New V6 diesel powerplant in elegant Coupe and Sportback delivers stepless torque thanks to the electric powered compressor

  • Powerful 3.0 TDI engine with 347PS and 700Nm
  • 48-volt mild hybrid technology and electric powered compressor
  • Ideal combination of efficiency and performance

For the first time in its history, the Audi S5 now has a V6 diesel at its heart. Underpinned by mild hybrid technology, it equips the peak performer with impressive staying power between fill-ups and delivers even greater immediacy of response courtesy of an electric powered compressor. The 3.0 TDI engine, which will be introduced in both the S5 Coupé and the S5 Sportback in late 2019, now produces 347PS and delivers up to 700 Nm (516.3 lb-ft) of torque to the crankshaft, available between 2,500 and 3,100 rpm. This combination of power, torque and efficiency sets the S5 apart in this segment.

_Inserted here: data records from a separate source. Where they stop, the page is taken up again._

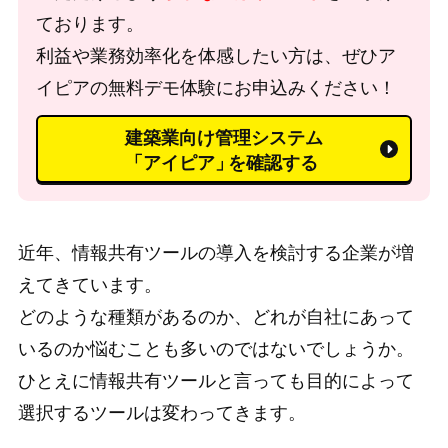
ております。
利益や業務効率化を体感したい方は、ぜひア
イピアの無料デモ体験にお申込みください！
建築業向け管理システム
「アイピア」
を確認する
近年、情報共有ツールの導入を検討する企業が増
えてきています。
どのような種類があるのか、どれが自社にあって
いるのか悩むことも多いのではないでしょうか。
ひとえに情報共有ツールと言っても目的によって
選択するツールは変わってきます。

The 3.0 TDI in the S5 models is the most powerful version in the Audi V6 diesel engine line-up. Both the electric powered compressor (EPC) and mild hybrid (MHEV) systems are embedded in the standard 48-volt main electrical circuit. For the first time in the S5 TDI, a powerful 48–volt belt alternator starter is the heart of the mild hybrid system with maximum recuperation power of up to 8 kW. A DC/DC converter steps this voltage down for components in the 12–volt electrical system. A compact, air-cooled lithium-ion battery with a capacity of 0.5 kWh installed under the luggage compartment floor serves as the energy centre.

With these characteristics, the V6 diesel engine is the ideal power plant for agility, spontaneity, low fuel consumption and long range, with a suitably resonant sound to match.

Acceleration to 62mph in the S5 Coupé takes 4.8 seconds and and 4.9 seconds in the S5 Sportback, with both reaching their peak at an electronically limited 155mph.

The EPC: fast support for the turbocharger
The electric powered compressor in the Audi S5 TDI is new to this segment. It is located in a bypass downstream of the intercooler and thus close to the engine. From the outside, the compressor looks similar to a conventional turbocharger. A compact electric motor replaces the turbine wheel, however. With an output of up to 7 kW, it accelerates the compressor wheel to 65,000 rpm in approximately 300 milliseconds. It is activated whenever the power demand from the driver is high but the energy available in the exhaust flow for driving the compressor wheel is low. If this is the case, the bypass valve closes and directs the intake air to the EPC. The compressed air flows directly into the combustion chamber. This enables the driver to tap the full power of the 3.0 TDI instantly even at low engine speeds, whether passing another vehicle or accelerating out of a corner. Because the technology increases torque at the lower end of the rpm range, it provides for lower engine speeds and less frequent downshifts during relaxed driving. From a standing start, the new S models quickly move several metres ahead of comparable vehicles without an EPC.